Timnas Australia Terancam Tanpa Bek Tangguh Hadapi Indonesia, Harry Souttar Luka Parah

Timnas Australia menghadapi situasi genting jelang laga Kualifikasi Piala Global 2026 melawan Timnas Indonesia. Bek jangkung andalan mereka, Harry Souttar , dipastikan absen akibat cedera penting yang tersebut dialaminya ketika membela Sheffield United di area divisi Championship Inggris.
Souttar mengalami ruptur tendon Achilles pada pertandingan melawan Burnley, Kamis (26/12/2024), yang digunakan berakhir dengan kekalahan 0-2. Luka ini diperkirakan membuatnya absen hingga 12 bulan, memaksa sang pemain kembali ke klub induknya, Leicester City, untuk menjalani rehabilitasi panjang.
Melalui unggahan di dalam Instagram, Souttar mengungkapkan rasa kecewanya. “Sayangnya, saya harus menepi cukup lama. Namun, saya berharap yang tersebut terbaik untuk Sheffield United juga rekan-rekan kelompok saya sepanjang musim ini,” tulis pemain berusia 26 tahun tersebut.
Manajer Sheffield United, Chris Wilder, juga menyampaikan rasa kehilangan melawan absennya Souttar. “Dia pemain luar biasa dengan kepribadian hebat. Kehilangannya adalah pukulan besar, tidak ada hanya saja untuk tim, tapi juga untuk dirinya sendiri. Dia benar-benar merasa hancur,” ujar Wilder pada wawancara dengan BBC Radio Sheffield.
Cedera Souttar menjadi pukulan besar kedua bagi lini belakang Timnas Australia. Sebelumnya, Alessandro Circati, bek berada dalam Parma, juga mengalami cedera ACL pada akhir September lalu, membuatnya absen hingga satu tahun.

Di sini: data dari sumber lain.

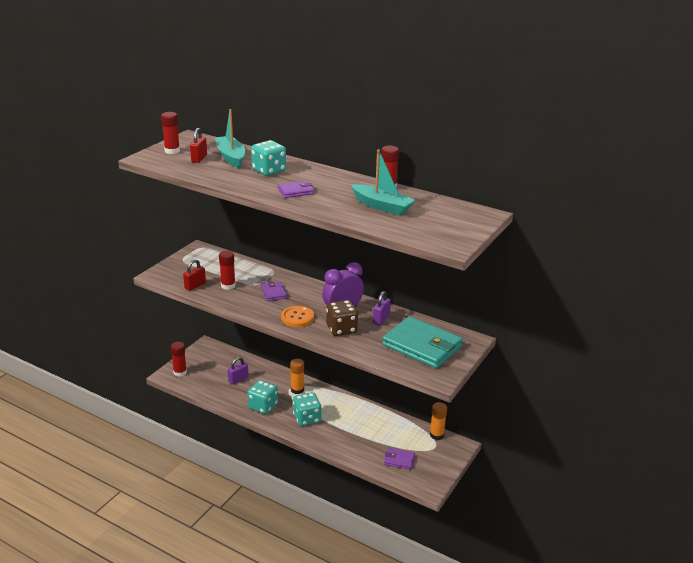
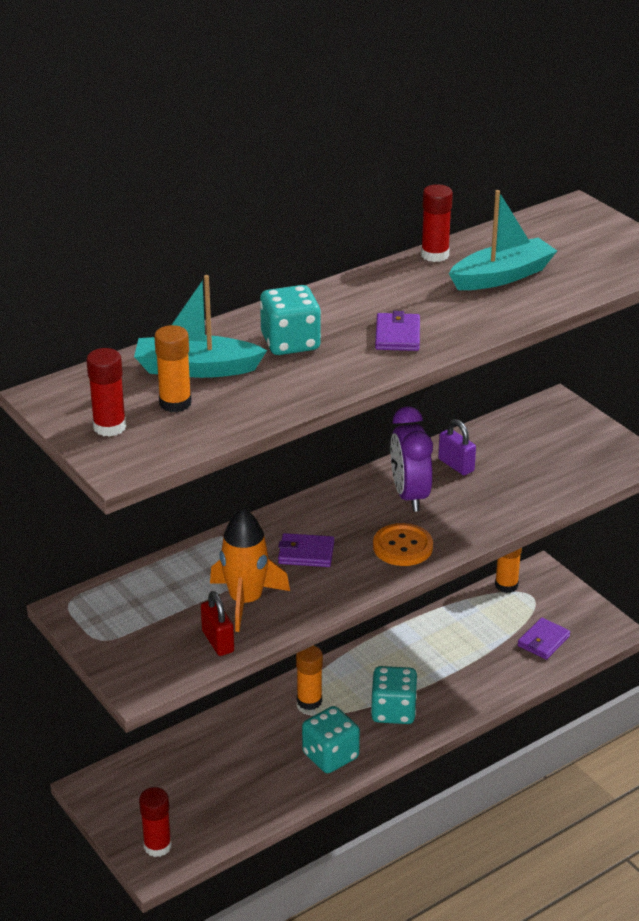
camera: 65 degrees left, 5 degrees up
(199, 158) = (175, 403): red padlock -> orange glue stick
(228, 286) = (245, 600): red glue stick -> orange rocket
(238, 379) = (233, 768): purple padlock -> none
(341, 329) = (463, 511): brown dice -> none
(422, 346) = (549, 450): turquoise wallet -> none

Situasi ini menambah tekanan bagi pembimbing Tony Popovic yang harus segera mencari pengganti untuk menguatkan pertahanan Socceroos. Kehilangan dua bek tangguh sekaligus tentu menyebabkan lini belakang Australia rentan, khususnya ketika meladeni serangan Timnas Indonesia pada laga 20 Maret 2025 pada Sydney.
Australia, yang digunakan biasanya mengandalkan postur serta kekuatan fisik di area lini belakang, pada masa kini harus mengubah strategi untuk tetap memperlihatkan kompetitif. Selain menghadapi Indonesia, merekan juga dijadwalkan melawan China lima hari setelahnya sebelum melanjutkan perjuangan melawan Jepun dan juga Arab Saudi pada Juni 2025.

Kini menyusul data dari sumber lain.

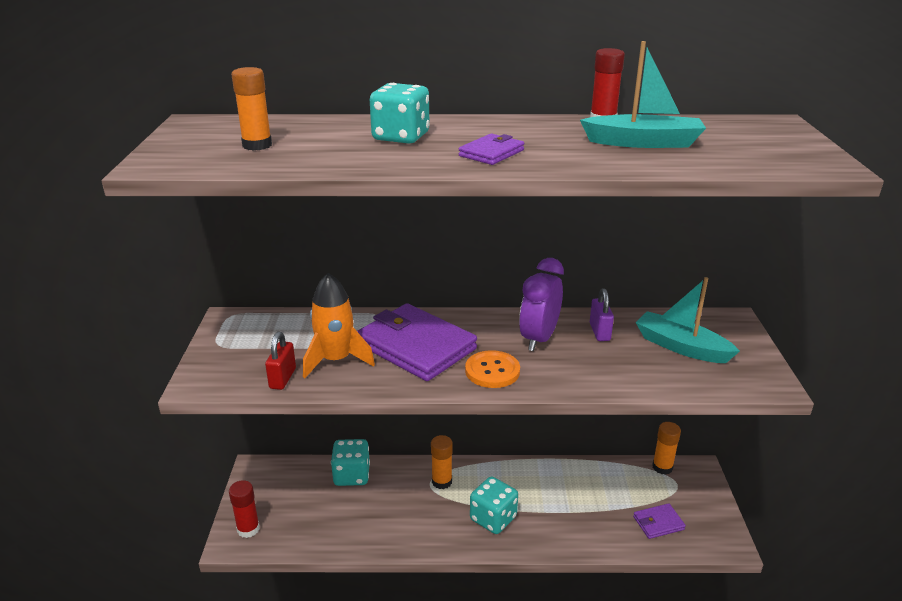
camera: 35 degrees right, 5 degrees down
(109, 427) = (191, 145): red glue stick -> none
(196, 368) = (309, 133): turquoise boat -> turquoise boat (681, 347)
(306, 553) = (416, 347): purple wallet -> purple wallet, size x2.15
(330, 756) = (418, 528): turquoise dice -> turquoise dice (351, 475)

Ini tidak kali pertama Harry Souttar mengalami cedera serius. Pada November 2021, ia sempat absen hampir setahun akibat cedera ligamen anterior (ACL) pada waktu membela Timnas Australia melawan Arab Saudi. Meskipun berhasil kembali kemudian tampil impresif dalam Piala Planet 2022, cedera terbaru ini menjadi keterpurukan besar bagi kariernya.
Dengan absennya Souttar lalu Circati, Australia dihadapkan pada tantangan besar untuk menjaga soliditas pertahanan mereka. Laga melawan Timnas Indonesia mampu menjadi ujian berat bagi Socceroos, yang tersebut saat ini harus merancang ulang fondasi lini belakang merek pada waktu singkat.

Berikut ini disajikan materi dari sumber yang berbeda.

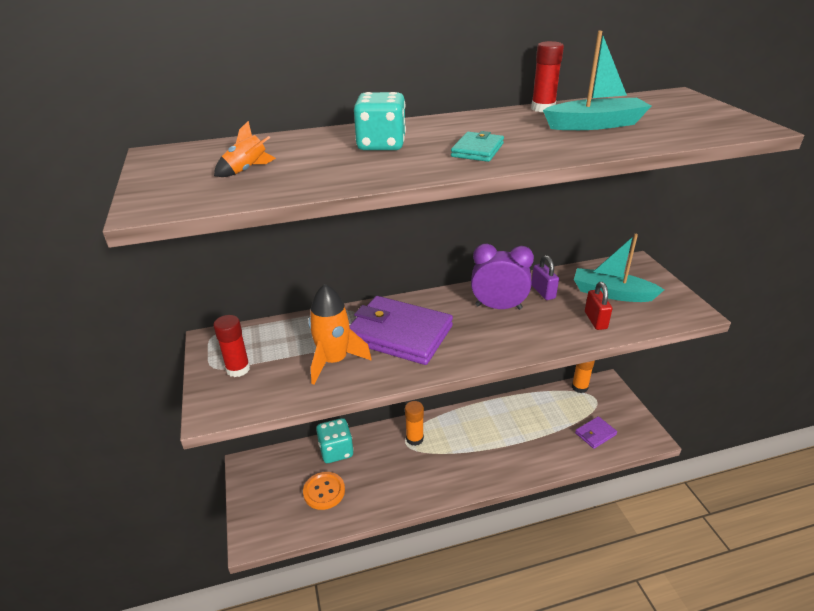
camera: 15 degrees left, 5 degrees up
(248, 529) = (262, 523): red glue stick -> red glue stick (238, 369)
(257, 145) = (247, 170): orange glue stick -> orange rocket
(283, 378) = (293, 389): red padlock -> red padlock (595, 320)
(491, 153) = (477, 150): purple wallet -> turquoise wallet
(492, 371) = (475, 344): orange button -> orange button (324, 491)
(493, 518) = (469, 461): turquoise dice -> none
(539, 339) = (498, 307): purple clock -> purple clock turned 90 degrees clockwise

Bagi Timnas Indonesia, absennya Souttar mungkin saja menjadi angin segar untuk meningkatkan prospek merekan mencetak hasil positif pada Sydney. Namun, Indonesia tetap memperlihatkan harus waspada mengingat Australia mempunyai sejumlah pemain berkualitas yang dimaksud siap mengisi kekosongan di dalam lini pertahanan.